Once the beer has finished fermentation it’s now almost ready to be packaged. Just like with fermentation cleanliness and sanitation is very important at this point. Also trying to minimize oxygen exposure is very critical to maintaining the flavor of the finished beer. Most commercial and homebrewers drop the temperature of the beer at this point to clear it up and also help with cO2 absorption. This process is called cold crashing and clarifying agents like biofine or gelatin are frequently added as well. If the brewer is using a unitank they will start the carbonation process once the heavy particulates have settled out and been removed.
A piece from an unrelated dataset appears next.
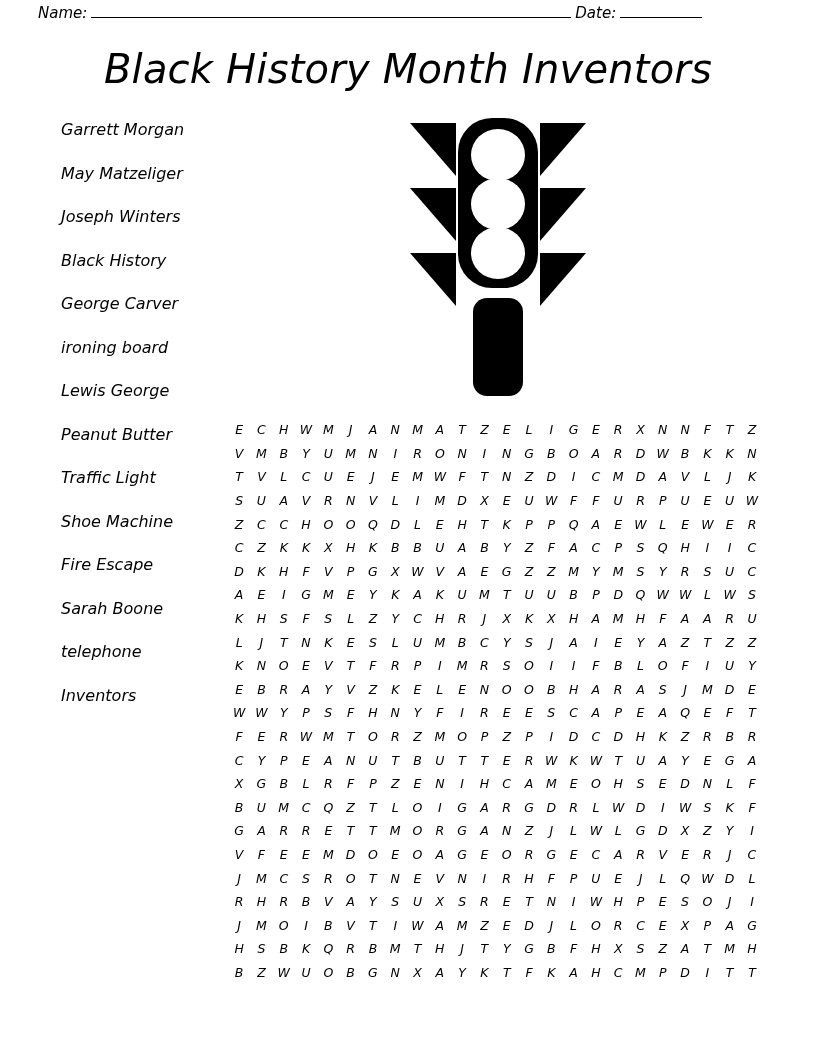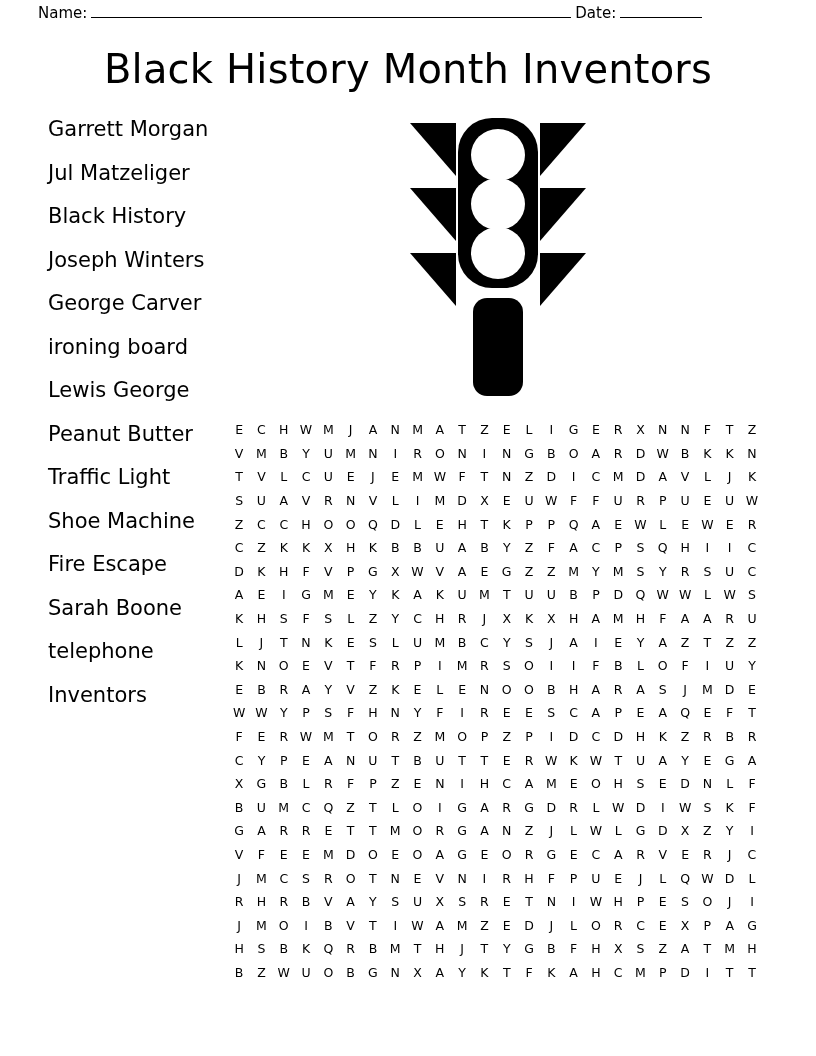"Name:" .page { font-style: none -> italic }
Some commercial breweries move the finished beer to brite tanks for further clarifying and carbonation. Beers being carbonated like this are force carbonated by adding cO2 directly into the beer from a cO2 tank. Once the beer has reached the appropriate carbonation level for the beer style it can then be moved into kegs, bottles or cans. The other process for packaging and carbonating beer is bottle conditioning. This is when a small amount of sugar is added back to the finished beer and residual yeast in the beer eat the sugar and produce cO2 to carbonate the beer. This process can be done in a bottle, can or keg even but is typically done in a bottle hence the name. If the brewer is carbonating their beer via this method it must be left at room temperature for at least two weeks. Colder temperatures, 6f F or below will require additional time for carbonation. Once the beer has become fully carbonated it can now be placed in a refrigerator to be chilled and served!